Sympathy and ethics in Daniel Deronda
Published online by Cambridge University Press: 04 February 2010
This chapter is devoted to an English genealogist of morals who succeeded in being and doing even more than she knew she was doing, which was itself considerable. For Friedrich Nietzsche she was a ‘little bluestocking’, sullying her insight (into the vanishing of the divine) by replacing it with a shabby idealism. But I want to argue that George Eliot is the true, unknown candidate for Nietzsche's praise:
The English psychologists to whom we owe the only attempts that have thus far been made to write a genealogy of morals are no mean posers of riddles, but the riddles they pose are themselves, and being incarnate have one advantage over their books – they are interesting. What are these English psychologists really after? One finds them always, whether intentionally or not, engaged in the same task of pushing into the foreground the nasty part of the psyche, looking for the effective motive forces of human development in the very last place we would wish to have them found, e.g., in the inertia of habit, in forgetfulness, in the blind and fortuitous association of ideas.

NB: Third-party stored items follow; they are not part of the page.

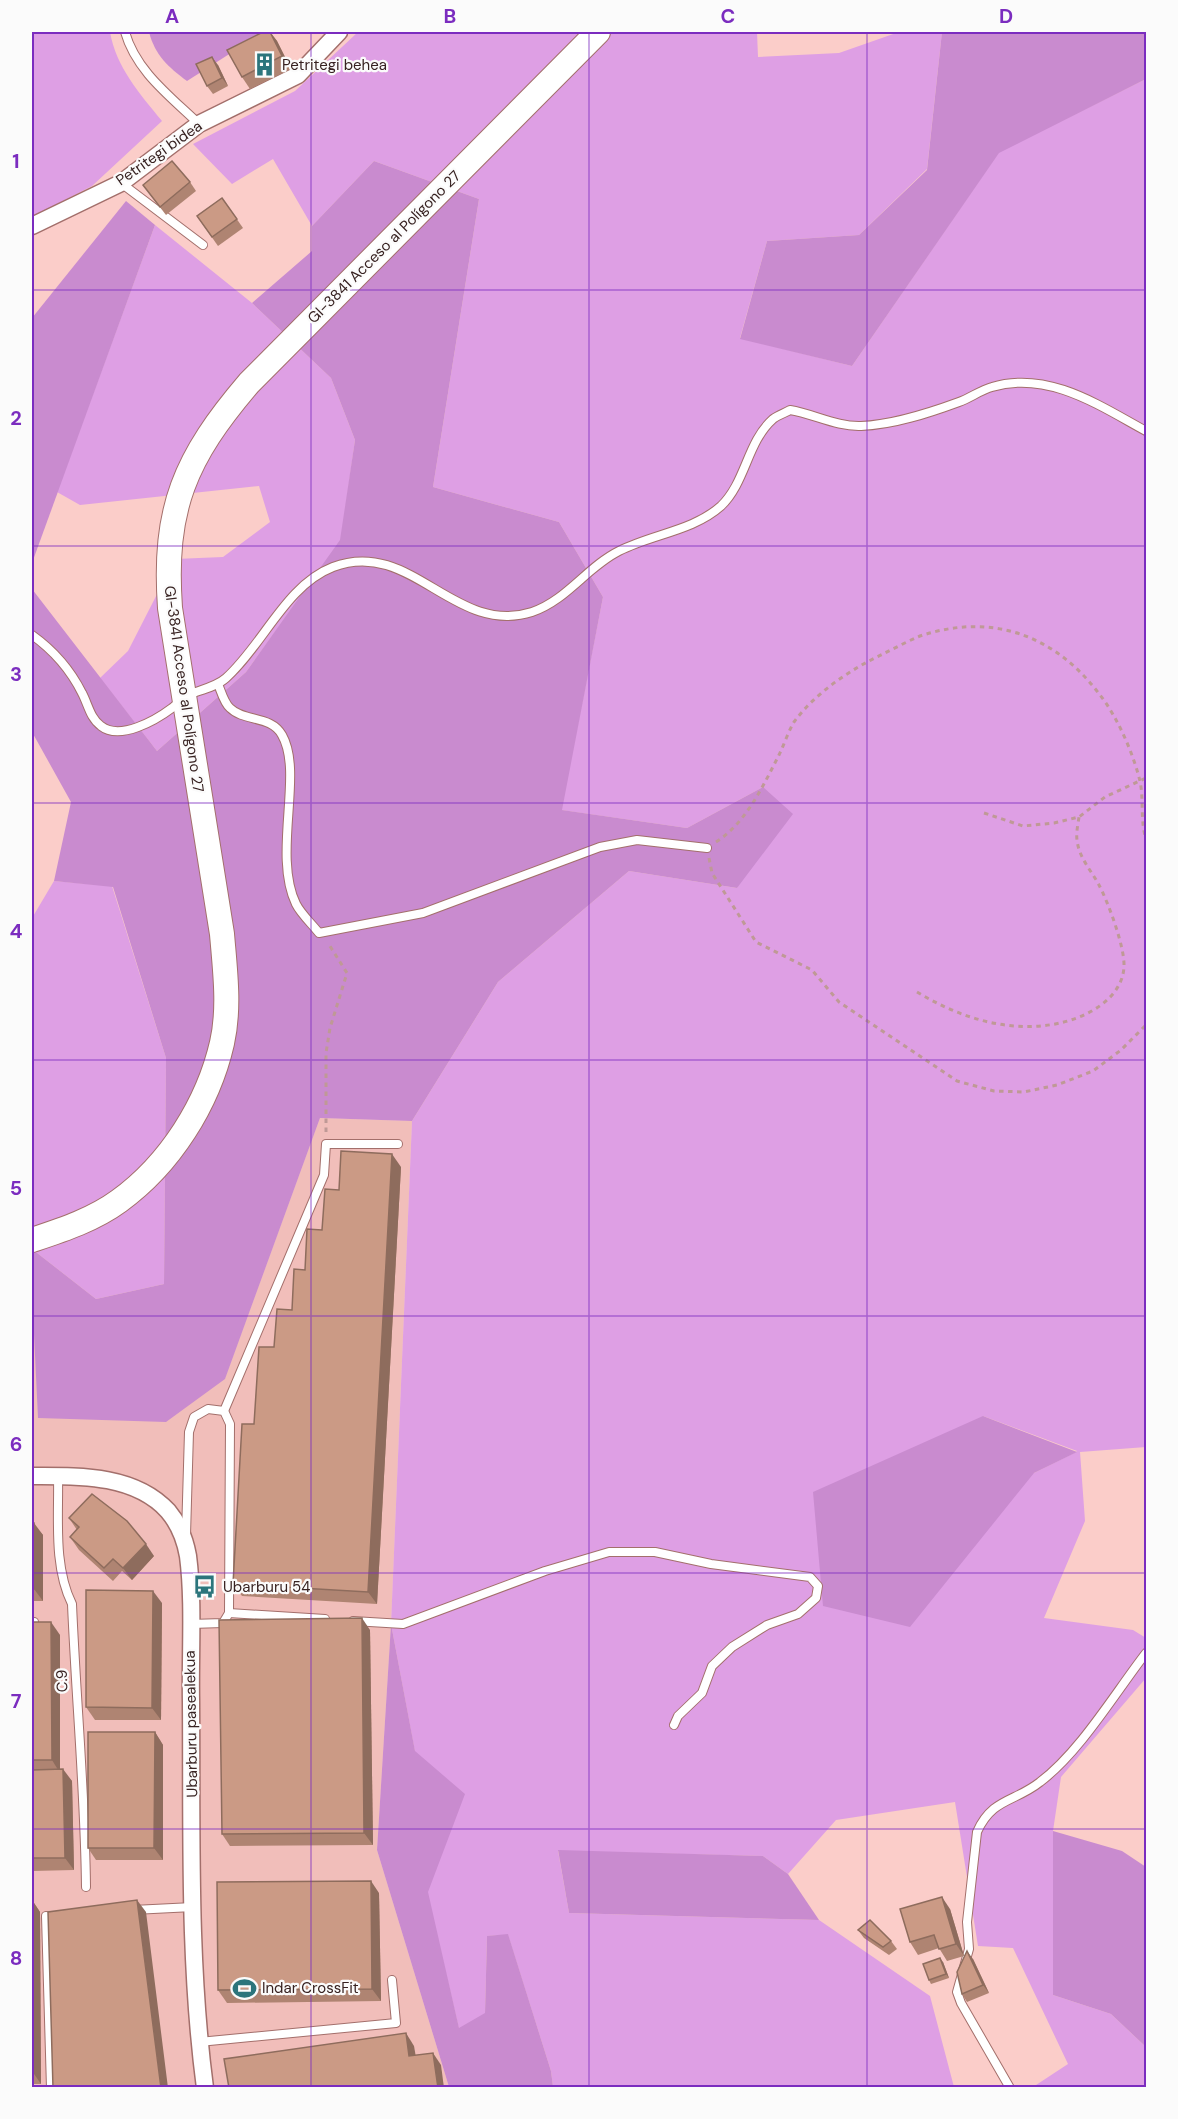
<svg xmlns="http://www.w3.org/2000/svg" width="1178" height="2119" viewBox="0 0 1178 2119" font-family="'DM Sans',sans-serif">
<rect width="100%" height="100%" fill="#fbcdc9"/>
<path fill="#f1beba" d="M320 1118 412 1121 391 1624 377 1850 449 2087 32 2088V1333L225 1378Z"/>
<g fill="#de9fe4" fill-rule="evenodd">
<path d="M32 32H110C116 67 140 94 162 121L92 186 32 217Z"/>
<path d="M358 32H757L758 57 839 53 899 32H942L927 169 859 235 767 241 740 338 852 366 999 152 1146 79V1447L1080 1452 1085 1521 1044 1618 1133 1630 1146 1638V1678L1061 1777 1053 1831V1995L1111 2014 1146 2047V2087H1033L1068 2064 1013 1948 978 1946 955 1802 836 1820 788 1874 763 1856 558 1851 569 1913 819 1920 930 1996 954 2087H553L551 2071 508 1935 487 1936 485 2014 459 2029 427 1892 464 1794 415 1752 391 1624 412 1121 498 982 629 871 737 888 763 787 687 828 561 810 603 597 559 522 433 487 479 199 374 161 312 226 273 159 232 184 193 144 295 91ZM983 1416 1077 1451 1076 1452 1034 1473Z"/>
<path d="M155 225 252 303 331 378 355 440 341 540 246 672 157 751 100 678 128 651 175 559 223 557 270 522 259 486 80 505 57 492Z"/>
<path d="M54 881 112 886 166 1058 164 1284 96 1299 32 1249V918Z"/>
</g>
<g fill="#c98bcf">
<path d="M149 32H264L187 81C168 67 155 55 149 32Z"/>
<path d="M942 32H1146V79L999 153 852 366 740 339 767 241 859 235 927 170Z"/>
<path d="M374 161 479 199 433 487 559 522 603 597 562 810 687 828 763 787 793 814 737 888 629 871 498 982 412 1121 320 1118 225 1379 166 1422 38 1418 34 1334 32 1333V1249L96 1299 164 1284 166 1058 113 887 54 881 71 802 32 732V589L157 751 246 672 340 540 355 440 331 378 252 303 312 251V226Z"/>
<path d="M126 201 155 225 32 563V318Z"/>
<path d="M983 1416 1077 1452 1034 1473 910 1627 823 1606 813 1492Z"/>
<path d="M391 1624 415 1751 465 1794 428 1892 459 2028 485 2013 487 1936 508 1934 551 2071 553 2087H449L377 1850Z"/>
<path d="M1053 1831 1122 1851 1146 1867V2047L1111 2014 1053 1995Z"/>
<path d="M558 1850 763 1856 788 1874 819 1920 569 1913Z"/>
</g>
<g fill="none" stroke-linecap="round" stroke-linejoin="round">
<defs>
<g id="service">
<path d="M125 32C136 71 170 96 199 124"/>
<path d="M121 183 203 245"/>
<path d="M32 635C53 650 70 669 82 693 88 704 90 718 101 726 120 741 156 720 172 708 178 704 181 698 187 695 200 690 216 687 226 678 263 645 286 585 333 567 411 537 454 637 532 612 567 600 587 567 619 551 652 534 693 531 721 506 746 482 747 442 773 419 778 415 785 413 790 410 814 414 837 427 861 426 893 425 929 413 959 402 970 398 981 390 992 387 1048 370 1100 406 1146 431"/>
<path d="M218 684C221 691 224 703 230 708 244 722 271 715 282 735 304 773 272 854 296 904 301 914 312 924 319 933L423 913 600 847 637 840 707 848"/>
<path d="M224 1411 324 1175 326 1144H398"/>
<path d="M58 1476C59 1517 53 1566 72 1604 76 1699 85 1792 86 1887"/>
<path d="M186 1535 189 1432 194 1417 208 1409 224 1411 230 1424 229 1613 223 1623 191 1624"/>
<path d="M229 1613 325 1619"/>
<path d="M353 1621 403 1624 545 1571 609 1552H655L711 1564 810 1577 818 1586 816 1598 798 1614 767 1625 732 1647 712 1666 702 1693 678 1716 674 1725"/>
<path d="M32 1622H34"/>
<path d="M133 1910 193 1907"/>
<path d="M46 1916 51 2088"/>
<path d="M199 2042 396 2023 392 1980"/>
<path d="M1010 2088 961 2003 957 1992 969 1949 967 1922 977 1832C992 1798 1015 1802 1040 1782 1080 1752 1115 1693 1146 1653"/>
</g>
<g id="minor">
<path d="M32 226 121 183 199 124 298 75 339 32"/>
<path d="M32 1476C78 1476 134 1474 168 1511 179 1524 185 1539 188 1556 194 1602 190 1655 191 1702 192 1830 188 1960 205 2088"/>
</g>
<path id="secondary" d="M32 1240C62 1230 93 1220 119 1201 170 1164 208 1104 222 1043 230 1008 225 970 222 934L170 608C163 508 185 458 249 383L598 32"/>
</defs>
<use href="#service" stroke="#a36f6b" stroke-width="10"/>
<use href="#minor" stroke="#a36f6b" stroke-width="19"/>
<use href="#secondary" stroke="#a36f6b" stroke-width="26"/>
<g stroke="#bf9996" stroke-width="3" stroke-dasharray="4.5 4.5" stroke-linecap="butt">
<path d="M984 813 1023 826 1054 823 1079 817 1105 797 1146 778"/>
<path d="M716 842C746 823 763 786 779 755 784 745 788 732 794 722 815 693 851 669 883 654 895 648 908 641 920 636 992 612 1055 635 1100 695 1118 718 1133 753 1140 781 1144 800 1140 820 1146 839"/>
<path d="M709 858 712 873 756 942 812 970 839 1002 957 1081 994 1091 1024 1092 1057 1085 1093 1071 1121 1050 1146 1025"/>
<path d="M917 992C960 1018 1010 1034 1060 1023 1087 1017 1122 999 1124 967 1125 947 1108 902 1099 885 1091 870 1079 858 1077 840 1076 833 1078 824 1079 817"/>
<path d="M326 1132V1053L330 1028 347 973 328 943"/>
</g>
<use href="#service" stroke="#fff" stroke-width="8"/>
<use href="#minor" stroke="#fff" stroke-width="16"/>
<use href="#secondary" stroke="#fff" stroke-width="24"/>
</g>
<g fill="#af8472">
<path d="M263 32H270L277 41 291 69 250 89 242 77Z"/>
<path d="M218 65 228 86 213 94 207 86Z"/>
<path d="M190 182 196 191 166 215 143 185Z"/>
<path d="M222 198 243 228 218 246 197 216Z"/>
<path d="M401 1167 377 1604 242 1596 233 1584 254 1424 274 1347 292 1310 305 1270 339 1190Z"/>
<path d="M69 1518 154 1556 132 1580 122 1571 113 1581 79 1550 70 1537 77 1530Z"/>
<path d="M32 1523 43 1535V1601H32Z"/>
<path d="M162 1603 161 1720H95L86 1707Z"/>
<path d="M32 1622 60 1635V1769L72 1781 74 1870 32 1871Z"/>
<path d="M370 1630 373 1845 230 1846 222 1834Z"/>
<path d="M155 1732 163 1745V1860H96L88 1848Z"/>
<path d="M379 1893 381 2001 227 2003 218 1990Z"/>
<path d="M32 1900 40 1912 41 2084H32Z"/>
<path d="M950 1909 964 1956 947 1961 939 1948 918 1955 910 1942Z"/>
<path d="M858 1930 891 1941 897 1949 889 1955 864 1938Z"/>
<path d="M973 1959 989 1993 967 2002 962 1994Z"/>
<path d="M943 1962 949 1978 931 1984 929 1980Z"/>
</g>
<g fill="#8e6c5d">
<path d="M270 32 277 41 291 69 282 56Z"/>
<path d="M212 57 218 65 228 86 222 78Z"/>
<path d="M392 1154 401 1167 377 1604 368 1592Z"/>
<path d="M34 1523 43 1535V1601L34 1589Z"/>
<path d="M146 1544 154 1556 132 1580 123 1568Z"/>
<path d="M153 1591 162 1603 161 1720 152 1708Z"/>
<path d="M362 1618 370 1630 373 1845 364 1833Z"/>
<path d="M51 1622 60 1635V1773L52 1760Z"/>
<path d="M155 1732 163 1745V1860L154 1848Z"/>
<path d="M63 1769 72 1781 74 1870 65 1858Z"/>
<path d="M371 1881 379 1893 381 2001 372 1989Z"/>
<path d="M942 1897 950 1909 964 1956 956 1944Z"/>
<path d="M32 1900 40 1912 41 2084 32 2071Z"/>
<path d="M137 1900 146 1912 168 2088H161Z"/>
<path d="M967 1951 973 1959 989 1993 983 1985Z"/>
<path d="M940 1958 943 1962 949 1978 946 1974Z"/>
<path d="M406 2033 414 2046 418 2069 409 2056Z"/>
<path d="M433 2053 441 2065 444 2088H438Z"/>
</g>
<g fill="#cb9a85" stroke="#8e6c5d" stroke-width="1.5">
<path d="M263 32H270L282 56 242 77 227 50Z"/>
<path d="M212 57 222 78 207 86 196 64Z"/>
<path d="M172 161 190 182 160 207 143 185Z"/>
<path d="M222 198 237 219 212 237 197 216Z"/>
<path d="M341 1151 392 1154 368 1592 233 1584 242 1424H254L259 1347H274L277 1309 292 1310 294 1269 305 1270 307 1229 322 1230 325 1189 339 1190Z"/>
<path d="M92 1494 127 1521 146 1544 123 1568 113 1559 104 1568 70 1537 79 1527 69 1518Z"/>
<rect x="32" y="1523" width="2" height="66"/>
<path d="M86 1590 153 1591 152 1708 86 1707Z"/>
<path d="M362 1618 364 1833 222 1834 219 1620Z"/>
<path d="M32 1622H51L52 1760H32Z"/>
<path d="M88 1732H155L154 1848H88Z"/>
<path d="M63 1769 65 1858H32V1770Z"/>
<path d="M371 1881 372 1989 218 1990 217 1882Z"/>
<path d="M942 1897 956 1944 939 1949 934 1935 910 1942 900 1909Z"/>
<path d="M137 1900 161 2088H53L48 1912Z"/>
<path d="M870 1920 891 1941 883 1947 858 1930Z"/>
<path d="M967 1951 983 1985 962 1994 957 1972Z"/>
<path d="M940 1958 946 1974 929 1980 923 1964Z"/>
<path d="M406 2033 409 2056 433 2053 438 2088H229L224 2059Z"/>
</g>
<path fill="none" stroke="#7b2cbf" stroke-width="1.5" stroke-opacity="0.55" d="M311 32V2088M589 32V2088M867 32V2088M32 290H1146M32 546H1146M32 803H1146M32 1060H1146M32 1316H1146M32 1573H1146M32 1829H1146"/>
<defs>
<symbol id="building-bare" viewBox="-9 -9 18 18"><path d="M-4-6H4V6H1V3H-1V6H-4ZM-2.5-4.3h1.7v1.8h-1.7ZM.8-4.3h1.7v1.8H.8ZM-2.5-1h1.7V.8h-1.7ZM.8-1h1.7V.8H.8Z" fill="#2c757c" stroke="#fbfbfb" stroke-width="2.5" paint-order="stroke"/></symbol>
<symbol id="bus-bare" viewBox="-9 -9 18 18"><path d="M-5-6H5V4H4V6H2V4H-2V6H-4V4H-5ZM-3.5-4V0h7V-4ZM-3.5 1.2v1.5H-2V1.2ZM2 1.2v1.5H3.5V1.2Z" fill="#2c757c" stroke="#fbfbfb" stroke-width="2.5" paint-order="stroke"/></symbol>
<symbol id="stadium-bare" viewBox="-9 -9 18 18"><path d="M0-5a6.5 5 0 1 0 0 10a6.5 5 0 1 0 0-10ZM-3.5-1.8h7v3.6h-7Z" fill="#2c757c" stroke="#fbfbfb" stroke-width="2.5" paint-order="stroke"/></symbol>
</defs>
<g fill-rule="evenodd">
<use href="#building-bare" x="248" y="48" width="33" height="33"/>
<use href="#bus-bare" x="188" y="1570" width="33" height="33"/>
<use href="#stadium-bare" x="228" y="1972" width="33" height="33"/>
</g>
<g text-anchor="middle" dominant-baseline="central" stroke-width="4.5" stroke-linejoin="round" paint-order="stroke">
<g font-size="15" fill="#372221" stroke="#fbfbfb" text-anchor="start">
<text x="282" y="65">Petritegi behea</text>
<text x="223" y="1587">Ubarburu 54</text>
<text x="262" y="1988">Indar CrossFit</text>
</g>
<g font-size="15" fill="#372221" stroke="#fbfbfb">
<text transform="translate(159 153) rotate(-35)">Petritegi bidea</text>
<text transform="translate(384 247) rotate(-45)">GI-3841 Acceso al Polígono 27</text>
<text transform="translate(184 689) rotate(82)">GI-3841 Acceso al Polígono 27</text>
<text transform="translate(62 1681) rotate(-93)">C.9</text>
<text transform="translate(191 1724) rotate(-91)">Ubarburu pasealekua</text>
</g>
</g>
<rect width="1178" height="2119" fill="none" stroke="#fbfbfb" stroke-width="66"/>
<rect x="33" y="33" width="1112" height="2053" fill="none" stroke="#7b2cbf" stroke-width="2"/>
<g font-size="20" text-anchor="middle" font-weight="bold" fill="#7b2cbf">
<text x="172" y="23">A</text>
<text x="450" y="23">B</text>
<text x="728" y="23">C</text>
<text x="1006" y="23">D</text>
<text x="16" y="168">1</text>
<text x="16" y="425">2</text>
<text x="16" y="681">3</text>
<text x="16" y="938">4</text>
<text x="16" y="1195">5</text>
<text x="16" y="1451">6</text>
<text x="16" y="1708">7</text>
<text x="16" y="1965">8</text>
</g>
</svg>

(Nietzsche, The Genealogy of Morals, first essay)The argument of this chapter is that George Eliot did know very well where the sources of ‘human development’ were to be found. In the nasty parts of the psyche, in passive, mimetic, regressive movements of dread and desire. But she did not always want to know that she knew that. In her last, most ambitious novel, she wants one character – the spokesman for the noble gospel of sympathy – to ‘win’.